Queen Elizabeth spans the equator line; monuments on either side of the road mark the exact spot where it crosses latitude 00.
The park was founded in 1952 as Kazinga National Park, and renamed two years later to commemorate a visit by Queen Elizabeth II.
The park is home to over 95 mammal species and over 600 bird species.
The Katwe explosion craters mark the park’s highest point at 1,350m above sea level, while the lowest point is at 910m, at Lake Edward.
With all the attention focused on gorilla and chimpanzee trekking, it’s easy to forget that a Uganda safari can include classic Savannah experiences too. Queen Elizabeth National Park is Uganda’s premier game viewing destination and one of the most biologically diverse parks in the world, not least thanks to its mind-boggling bird list of 610 species (more than the entire British Isles!).
Located in south-west Uganda, the park’s famous tree-climbing lions are its undisputed wildlife stars but visitors on a Queen Elizabeth National Park safari can also expect to see elephants, hippo, crocodiles, buffalo and plenty of antelope species.
But the park’s real reward lies in its ability to offer a diverse range of safari activities. A boat cruise along the Kazinga Channel is almost obligatory, given the rewarding game viewing and bird watching en route, while Kyambura Gorge offers a green sliver of forest to explore, home to chimpanzees and other primates. On-foot chimp tracking through the forest is available twice a day and makes a wonderful contrast with the savannah game viewing in the rest of the park.

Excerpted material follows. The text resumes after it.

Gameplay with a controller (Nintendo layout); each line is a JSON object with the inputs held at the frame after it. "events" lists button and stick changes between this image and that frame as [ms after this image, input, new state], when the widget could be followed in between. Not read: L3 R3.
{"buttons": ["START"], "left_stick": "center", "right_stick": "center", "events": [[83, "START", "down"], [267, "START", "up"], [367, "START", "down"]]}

Popular and accessible, Queen Elizabeth National Park is on many Uganda safari itineraries and combines easily with gorilla trekking in nearby Bwindi Impenetrable Forest National Park and chimpanzee tracking in Kibale Forest National Park. There’s a wide variety of accommodation, from family-friendly lodges to secluded tented camps, and activities range from game drives and boat cruises to professionally guided nature walks, chimp treks and sensational bird watching.